What to do =>
Check every line of the records below for the string "laptop" and copy the ones that have it.

Start of Exercise data

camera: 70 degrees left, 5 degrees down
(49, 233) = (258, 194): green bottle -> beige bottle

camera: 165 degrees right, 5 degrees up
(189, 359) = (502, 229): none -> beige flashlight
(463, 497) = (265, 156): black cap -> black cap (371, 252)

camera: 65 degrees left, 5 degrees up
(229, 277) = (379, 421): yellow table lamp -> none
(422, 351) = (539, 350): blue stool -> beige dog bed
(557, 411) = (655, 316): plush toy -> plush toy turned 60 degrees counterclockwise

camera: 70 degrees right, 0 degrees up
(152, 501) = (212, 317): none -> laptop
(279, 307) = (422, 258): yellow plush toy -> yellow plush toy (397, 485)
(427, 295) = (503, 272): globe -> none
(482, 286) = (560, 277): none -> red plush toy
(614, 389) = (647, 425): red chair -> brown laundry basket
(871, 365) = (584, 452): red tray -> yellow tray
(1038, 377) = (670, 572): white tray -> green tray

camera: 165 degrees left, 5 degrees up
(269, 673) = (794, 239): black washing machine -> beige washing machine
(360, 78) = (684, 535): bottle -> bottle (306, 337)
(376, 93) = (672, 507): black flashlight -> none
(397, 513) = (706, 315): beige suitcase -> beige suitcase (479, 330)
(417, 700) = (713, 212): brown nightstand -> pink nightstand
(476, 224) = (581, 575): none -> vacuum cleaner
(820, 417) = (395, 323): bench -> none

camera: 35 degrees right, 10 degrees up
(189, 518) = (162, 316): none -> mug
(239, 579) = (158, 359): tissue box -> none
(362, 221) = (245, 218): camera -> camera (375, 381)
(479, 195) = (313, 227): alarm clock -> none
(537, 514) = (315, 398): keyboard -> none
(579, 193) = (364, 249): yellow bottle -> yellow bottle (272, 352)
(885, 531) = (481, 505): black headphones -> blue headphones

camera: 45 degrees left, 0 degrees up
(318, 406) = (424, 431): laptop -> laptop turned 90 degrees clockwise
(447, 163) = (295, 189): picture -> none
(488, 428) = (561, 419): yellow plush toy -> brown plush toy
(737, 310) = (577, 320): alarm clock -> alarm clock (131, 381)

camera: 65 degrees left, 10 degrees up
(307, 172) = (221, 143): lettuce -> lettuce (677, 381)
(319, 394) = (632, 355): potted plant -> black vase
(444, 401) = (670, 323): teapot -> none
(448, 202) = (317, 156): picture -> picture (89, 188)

End of Exercise data

Answer box =>
(152, 501) = (212, 317): none -> laptop
(318, 406) = (424, 431): laptop -> laptop turned 90 degrees clockwise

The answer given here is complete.